Record extracts:
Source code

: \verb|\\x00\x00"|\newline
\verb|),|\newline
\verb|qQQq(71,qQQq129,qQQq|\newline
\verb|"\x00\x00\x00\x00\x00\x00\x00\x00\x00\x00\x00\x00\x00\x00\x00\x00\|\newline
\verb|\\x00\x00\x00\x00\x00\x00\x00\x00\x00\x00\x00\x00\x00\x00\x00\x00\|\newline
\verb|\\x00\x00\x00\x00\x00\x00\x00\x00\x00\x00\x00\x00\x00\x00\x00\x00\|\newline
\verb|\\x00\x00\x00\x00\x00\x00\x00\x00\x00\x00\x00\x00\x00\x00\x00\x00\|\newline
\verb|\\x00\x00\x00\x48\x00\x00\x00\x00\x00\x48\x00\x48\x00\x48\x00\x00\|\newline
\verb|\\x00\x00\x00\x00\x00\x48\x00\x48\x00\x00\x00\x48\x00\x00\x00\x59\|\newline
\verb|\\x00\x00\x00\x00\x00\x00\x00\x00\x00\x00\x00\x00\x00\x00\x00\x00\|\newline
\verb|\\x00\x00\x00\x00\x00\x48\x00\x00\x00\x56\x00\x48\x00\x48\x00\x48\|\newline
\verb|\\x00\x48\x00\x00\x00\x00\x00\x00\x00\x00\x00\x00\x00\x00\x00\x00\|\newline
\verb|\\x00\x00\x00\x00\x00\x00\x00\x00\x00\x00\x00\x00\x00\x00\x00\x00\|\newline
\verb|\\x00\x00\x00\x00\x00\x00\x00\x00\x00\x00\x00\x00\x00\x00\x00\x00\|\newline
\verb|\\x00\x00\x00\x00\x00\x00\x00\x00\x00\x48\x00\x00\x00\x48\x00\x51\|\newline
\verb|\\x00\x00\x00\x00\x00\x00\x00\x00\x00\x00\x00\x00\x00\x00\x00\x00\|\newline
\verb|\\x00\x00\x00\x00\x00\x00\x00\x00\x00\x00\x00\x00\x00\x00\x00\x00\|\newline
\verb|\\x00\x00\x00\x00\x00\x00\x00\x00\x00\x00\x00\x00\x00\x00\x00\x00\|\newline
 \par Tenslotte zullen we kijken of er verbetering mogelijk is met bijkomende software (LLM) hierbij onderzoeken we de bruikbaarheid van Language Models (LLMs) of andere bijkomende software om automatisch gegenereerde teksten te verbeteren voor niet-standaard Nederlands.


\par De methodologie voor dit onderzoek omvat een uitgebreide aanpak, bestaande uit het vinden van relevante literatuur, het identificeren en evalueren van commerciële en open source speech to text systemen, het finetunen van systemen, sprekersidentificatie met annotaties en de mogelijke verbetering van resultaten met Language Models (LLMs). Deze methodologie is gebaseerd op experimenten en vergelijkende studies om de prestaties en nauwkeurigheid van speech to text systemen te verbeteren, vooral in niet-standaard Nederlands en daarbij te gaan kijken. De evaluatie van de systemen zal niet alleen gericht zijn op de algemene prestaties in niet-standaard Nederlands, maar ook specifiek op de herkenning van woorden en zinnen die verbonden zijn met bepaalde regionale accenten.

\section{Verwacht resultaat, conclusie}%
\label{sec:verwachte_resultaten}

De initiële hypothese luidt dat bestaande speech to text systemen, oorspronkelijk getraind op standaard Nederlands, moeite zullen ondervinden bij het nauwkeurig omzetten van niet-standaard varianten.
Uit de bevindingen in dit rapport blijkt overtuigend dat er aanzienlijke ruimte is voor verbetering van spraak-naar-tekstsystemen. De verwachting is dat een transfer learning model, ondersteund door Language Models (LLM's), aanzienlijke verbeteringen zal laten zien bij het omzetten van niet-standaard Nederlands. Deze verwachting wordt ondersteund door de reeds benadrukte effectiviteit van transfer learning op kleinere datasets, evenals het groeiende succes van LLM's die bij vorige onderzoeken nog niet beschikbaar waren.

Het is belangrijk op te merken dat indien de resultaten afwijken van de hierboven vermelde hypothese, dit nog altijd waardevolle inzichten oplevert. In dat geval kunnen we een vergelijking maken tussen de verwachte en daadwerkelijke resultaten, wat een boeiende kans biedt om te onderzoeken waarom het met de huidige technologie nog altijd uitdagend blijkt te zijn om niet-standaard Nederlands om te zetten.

Work to be completed: Transcribe the records above exactly.

Output for this task:
Source code

: \verb|\\x00\x00"|\newline
\verb|),|\newline
\verb|qQQq(71,qQQq129,qQQq|\newline
\verb|"\x00\x00\x00\x00\x00\x00\x00\x00\x00\x00\x00\x00\x00\x00\x00\x00\|\newline
\verb|\\x00\x00\x00\x00\x00\x00\x00\x00\x00\x00\x00\x00\x00\x00\x00\x00\|\newline
\verb|\\x00\x00\x00\x00\x00\x00\x00\x00\x00\x00\x00\x00\x00\x00\x00\x00\|\newline
\verb|\\x00\x00\x00\x00\x00\x00\x00\x00\x00\x00\x00\x00\x00\x00\x00\x00\|\newline
\verb|\\x00\x00\x00\x48\x00\x00\x00\x00\x00\x48\x00\x48\x00\x48\x00\x00\|\newline
\verb|\\x00\x00\x00\x00\x00\x48\x00\x48\x00\x00\x00\x48\x00\x00\x00\x59\|\newline
\verb|\\x00\x00\x00\x00\x00\x00\x00\x00\x00\x00\x00\x00\x00\x00\x00\x00\|\newline
\verb|\\x00\x00\x00\x00\x00\x48\x00\x00\x00\x56\x00\x48\x00\x48\x00\x48\|\newline
\verb|\\x00\x48\x00\x00\x00\x00\x00\x00\x00\x00\x00\x00\x00\x00\x00\x00\|\newline
\verb|\\x00\x00\x00\x00\x00\x00\x00\x00\x00\x00\x00\x00\x00\x00\x00\x00\|\newline
\verb|\\x00\x00\x00\x00\x00\x00\x00\x00\x00\x00\x00\x00\x00\x00\x00\x00\|\newline
\verb|\\x00\x00\x00\x00\x00\x00\x00\x00\x00\x48\x00\x00\x00\x48\x00\x51\|\newline
\verb|\\x00\x00\x00\x00\x00\x00\x00\x00\x00\x00\x00\x00\x00\x00\x00\x00\|\newline
\verb|\\x00\x00\x00\x00\x00\x00\x00\x00\x00\x00\x00\x00\x00\x00\x00\x00\|\newline
\verb|\\x00\x00\x00\x00\x00\x00\x00\x00\x00\x00\x00\x00\x00\x00\x00\x00\|\newline
 \par Tenslotte zullen we kijken of er verbetering mogelijk is met bijkomende software (LLM) hierbij onderzoeken we de bruikbaarheid van Language Models (LLMs) of andere bijkomende software om automatisch gegenereerde teksten te verbeteren voor niet-standaard Nederlands.


\par De methodologie voor dit onderzoek omvat een uitgebreide aanpak, bestaande uit het vinden van relevante literatuur, het identificeren en evalueren van commerciële en open source speech to text systemen, het finetunen van systemen, sprekersidentificatie met annotaties en de mogelijke verbetering van resultaten met Language Models (LLMs). Deze methodologie is gebaseerd op experimenten en vergelijkende studies om de prestaties en nauwkeurigheid van speech to text systemen te verbeteren, vooral in niet-standaard Nederlands en daarbij te gaan kijken. De evaluatie van de systemen zal niet alleen gericht zijn op de algemene prestaties in niet-standaard Nederlands, maar ook specifiek op de herkenning van woorden en zinnen die verbonden zijn met bepaalde regionale accenten.

\section{Verwacht resultaat, conclusie}%
\label{sec:verwachte_resultaten}

De initiële hypothese luidt dat bestaande speech to text systemen, oorspronkelijk getraind op standaard Nederlands, moeite zullen ondervinden bij het nauwkeurig omzetten van niet-standaard varianten.
Uit de bevindingen in dit rapport blijkt overtuigend dat er aanzienlijke ruimte is voor verbetering van spraak-naar-tekstsystemen. De verwachting is dat een transfer learning model, ondersteund door Language Models (LLM's), aanzienlijke verbeteringen zal laten zien bij het omzetten van niet-standaard Nederlands. Deze verwachting wordt ondersteund door de reeds benadrukte effectiviteit van transfer learning op kleinere datasets, evenals het groeiende succes van LLM's die bij vorige onderzoeken nog niet beschikbaar waren.

Het is belangrijk op te merken dat indien de resultaten afwijken van de hierboven vermelde hypothese, dit nog altijd waardevolle inzichten oplevert. In dat geval kunnen we een vergelijking maken tussen de verwachte en daadwerkelijke resultaten, wat een boeiende kans biedt om te onderzoeken waarom het met de huidige technologie nog altijd uitdagend blijkt te zijn om niet-standaard Nederlands om te zetten.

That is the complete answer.